If the Wright brothers’ 1903 flights in Kitty Hawk marked the birth of aviation, World War I can be called its violent adolescence—a brief but bloody era that completely changed the way planes were designed, fabricated, and flown. The war forged an industry that would redefine transportation and warfare for future generations. In First to Fly, lauded historian Charles Bracelen Flood tells the story of the men who were at the forefront of that revolution: the daredevil Americans of the Lafayette Escadrille, who flew in French planes, wore French uniforms, and showed the world an American brand of heroism before the United States entered the Great War.
As citizens of a neutral nation from 1914 to early 1917, Americans were prohibited from serving in a foreign army, but many brave young souls soon made their way into European battle zones: as ambulance drivers, nurses, and more dangerously, as soldiers in the French Foreign Legion. It was partly from the ranks of the latter group, and with the sponsorship of an expat American surgeon and a Vanderbilt, that the Lafayette Escadrille was formed in 1916 as the first and only all-American squadron in the French Air Service. Flying rudimentary planes, against one-in-three odds of being killed, these fearless young men gathered reconnaissance and shot down enemy aircraft, participated in the Battle of Verdun and faced off with the Red Baron, dueling across the war-torn skies like modern knights on horseback.

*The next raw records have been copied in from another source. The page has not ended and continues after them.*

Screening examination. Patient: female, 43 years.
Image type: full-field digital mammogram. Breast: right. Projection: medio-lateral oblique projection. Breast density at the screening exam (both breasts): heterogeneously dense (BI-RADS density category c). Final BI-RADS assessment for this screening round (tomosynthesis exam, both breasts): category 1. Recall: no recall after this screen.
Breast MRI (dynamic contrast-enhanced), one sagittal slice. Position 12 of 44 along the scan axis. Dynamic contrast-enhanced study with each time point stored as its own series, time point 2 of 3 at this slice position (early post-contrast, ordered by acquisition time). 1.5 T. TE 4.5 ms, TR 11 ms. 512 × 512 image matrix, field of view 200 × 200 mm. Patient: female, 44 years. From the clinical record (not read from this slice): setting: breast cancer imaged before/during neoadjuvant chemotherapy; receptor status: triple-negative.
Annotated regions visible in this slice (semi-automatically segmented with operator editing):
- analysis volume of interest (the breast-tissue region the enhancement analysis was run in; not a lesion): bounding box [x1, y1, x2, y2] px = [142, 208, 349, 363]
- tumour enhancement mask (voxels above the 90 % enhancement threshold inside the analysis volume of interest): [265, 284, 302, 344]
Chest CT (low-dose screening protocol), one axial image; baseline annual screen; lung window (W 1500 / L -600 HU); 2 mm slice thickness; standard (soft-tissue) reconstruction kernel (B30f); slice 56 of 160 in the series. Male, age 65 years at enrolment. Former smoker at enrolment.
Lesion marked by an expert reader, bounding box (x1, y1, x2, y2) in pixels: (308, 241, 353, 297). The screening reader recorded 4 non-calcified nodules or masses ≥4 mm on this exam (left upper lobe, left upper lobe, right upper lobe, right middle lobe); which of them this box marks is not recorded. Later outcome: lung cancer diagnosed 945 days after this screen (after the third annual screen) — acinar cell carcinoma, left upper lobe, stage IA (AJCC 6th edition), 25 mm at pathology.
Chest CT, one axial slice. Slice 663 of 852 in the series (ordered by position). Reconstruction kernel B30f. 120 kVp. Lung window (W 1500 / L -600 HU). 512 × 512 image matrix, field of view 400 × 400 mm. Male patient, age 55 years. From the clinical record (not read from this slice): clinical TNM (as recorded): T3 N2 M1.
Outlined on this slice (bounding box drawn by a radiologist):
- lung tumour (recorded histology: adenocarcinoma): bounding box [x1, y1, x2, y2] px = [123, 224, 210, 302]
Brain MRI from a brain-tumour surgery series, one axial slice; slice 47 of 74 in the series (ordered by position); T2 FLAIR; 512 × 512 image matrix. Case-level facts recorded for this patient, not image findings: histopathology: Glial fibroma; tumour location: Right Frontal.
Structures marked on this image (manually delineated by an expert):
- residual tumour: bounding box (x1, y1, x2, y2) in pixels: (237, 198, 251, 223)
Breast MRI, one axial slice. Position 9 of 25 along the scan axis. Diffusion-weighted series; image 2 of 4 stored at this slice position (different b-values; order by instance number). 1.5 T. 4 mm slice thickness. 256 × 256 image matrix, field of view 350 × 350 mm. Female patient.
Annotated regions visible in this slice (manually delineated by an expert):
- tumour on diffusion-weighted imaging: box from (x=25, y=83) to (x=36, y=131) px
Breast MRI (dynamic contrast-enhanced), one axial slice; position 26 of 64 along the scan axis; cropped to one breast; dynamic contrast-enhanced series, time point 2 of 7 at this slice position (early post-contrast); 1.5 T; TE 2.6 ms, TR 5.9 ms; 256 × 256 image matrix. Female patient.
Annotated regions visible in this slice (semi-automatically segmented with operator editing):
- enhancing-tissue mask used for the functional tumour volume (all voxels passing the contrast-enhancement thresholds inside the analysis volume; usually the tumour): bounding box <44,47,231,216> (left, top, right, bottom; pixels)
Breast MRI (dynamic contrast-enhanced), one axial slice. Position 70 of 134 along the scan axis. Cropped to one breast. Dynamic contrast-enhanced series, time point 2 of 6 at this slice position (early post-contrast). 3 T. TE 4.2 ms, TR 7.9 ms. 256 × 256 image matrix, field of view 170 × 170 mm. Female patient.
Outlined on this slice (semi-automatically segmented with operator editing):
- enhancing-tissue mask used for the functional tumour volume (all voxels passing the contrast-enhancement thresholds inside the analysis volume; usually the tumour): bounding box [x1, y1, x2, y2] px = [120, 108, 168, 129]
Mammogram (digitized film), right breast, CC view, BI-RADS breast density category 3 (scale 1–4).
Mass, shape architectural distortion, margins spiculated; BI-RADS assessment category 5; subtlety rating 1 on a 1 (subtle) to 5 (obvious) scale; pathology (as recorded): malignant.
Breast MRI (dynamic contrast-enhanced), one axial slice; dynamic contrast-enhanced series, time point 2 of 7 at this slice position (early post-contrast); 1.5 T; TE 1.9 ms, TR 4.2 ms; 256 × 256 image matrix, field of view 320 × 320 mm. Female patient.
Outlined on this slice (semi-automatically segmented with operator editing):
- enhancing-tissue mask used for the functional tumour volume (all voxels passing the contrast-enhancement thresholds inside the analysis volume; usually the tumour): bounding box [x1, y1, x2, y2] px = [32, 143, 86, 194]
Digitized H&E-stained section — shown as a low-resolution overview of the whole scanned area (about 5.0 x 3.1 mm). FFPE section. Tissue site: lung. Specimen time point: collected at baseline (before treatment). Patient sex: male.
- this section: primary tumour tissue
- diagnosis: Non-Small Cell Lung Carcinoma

Drawing on rarely seen primary sources, Flood chronicles the startling success of that intrepid band, and gives a compelling look at the rise of aviation and a new era of warfare.
HUBBY'S REVIEW:
This is a book about the men or at some of the men that flew with the Lafayette Escadrille. Some of the stories are men who went and joined the French foreign legion others moved to France, and still some were rich and payed the way to fly and to fight years before the U.S. entered the First World War. Some men already knew how to fly but all did not know how to fight in the air. Plus the German planes were much more advanced than either the French or the British at the beginning. Even their guns on their planes were better. The stories of how these men ended up over in Europe and the ones that made it through the entire war were amazing. Some stories were funny and of course there were sad stories as well. Pilots that would make it through the battle in the air but not make the landing. Overall this was a good book with a lot of research. I got this book from netgalley. I give this 4 stars.